Diep Kinh Tan, vice minister of agriculture and rural development, said a map of the virus route will be completed by 1 March and vaccines will be delivered to those areas. Local government agencies have been told to stay on high alert and monitor the weather. The government has warned that the H5N1 virus flourishes in cool temperatures and high humidity.

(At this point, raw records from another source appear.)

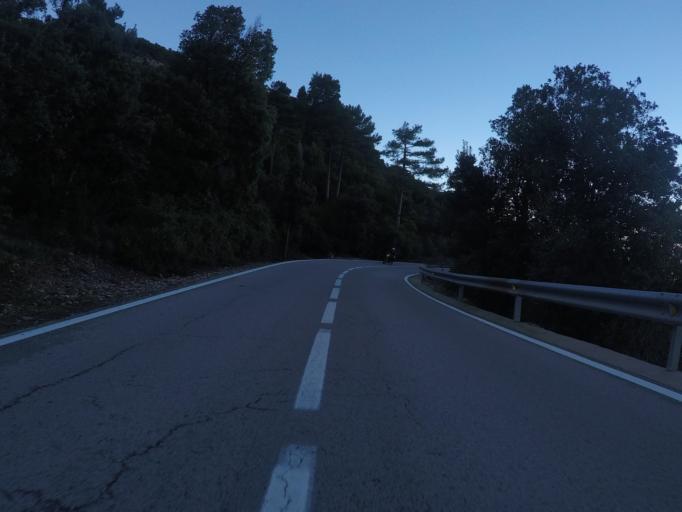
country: ES
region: Catalonia
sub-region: Provincia de Barcelona
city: Monistrol de Montserrat
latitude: 41.6062
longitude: 1.8260
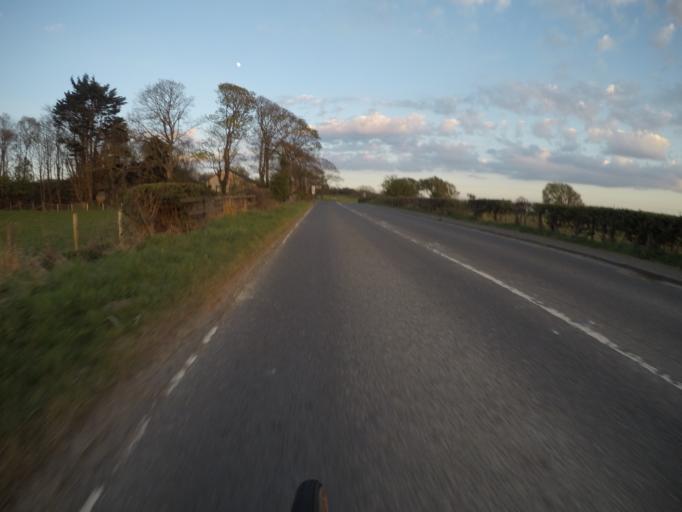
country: GB
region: Scotland
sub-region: South Ayrshire
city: Troon
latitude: 55.5566
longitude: -4.6266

The continuing outbreaks have greatly affected exports. The unsanitary conditions of small-scale poultry farms has meant there is “little to no demand for Vietnamese poultry among countries in the Association of Southeast Asian Nations”, according to one official, who did not want to be named. Most Vietnamese poultry is raised by farmers and slaughtered in backyard and local small-scale slaughterhouses. Around 95% of the population buy from these sources, while the remainder consume imported poultry.
Major concern in India
Meanwhile, the beleaguered poultry sector in India has had no respite, as at least five incidents of bird flu have been reported this year so far. Despite the fact that India declared itself bird flu-free on 29 December 2011, the north-eastern states of Tripura and Meghalaya reported outbreaks in January, followed by incidents in the eastern states of Orissa, Bihar and Jharkhand. Although veterinary authorities acted swiftly, culling the birds within a 3km radius of outbreak epicentres, the confidence of international poultry buyers has been knocked.
Dr A K Rajput, deputy general manager of Suguna Poultry, told GlobalMeatNews: “The poultry sector was growing at a healthy 8% to 10% per annum, but now it has become static. We have lost our momentum to the bird flu. It is a major concern for the poultry sector.”

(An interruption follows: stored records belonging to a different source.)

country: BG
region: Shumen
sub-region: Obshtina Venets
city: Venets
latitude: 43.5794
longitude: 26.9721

India’s poultry exports were worth $91.76m in 2008-09. In 2009-2010 their value dropped to $78.48m. In 2010-2011 it was only $66.11m, down 15.76% compared to previous years, said India’s ministry of commerce and industry.
However, Dr Gaya Prasad, assistant director general (animal health), of the Indian Council of Agricultural Research, dismissed the fear as unfounded. “As per [the] OIE (World Organisation for Animal Health) norms, a vast country like India is compartmentalised into different zones. These isolated incidents in remote parts of the country have no bearing on hubs of the poultry growers, such as Namakkal in Tamil Nadu,” he told GlobalMeatNews.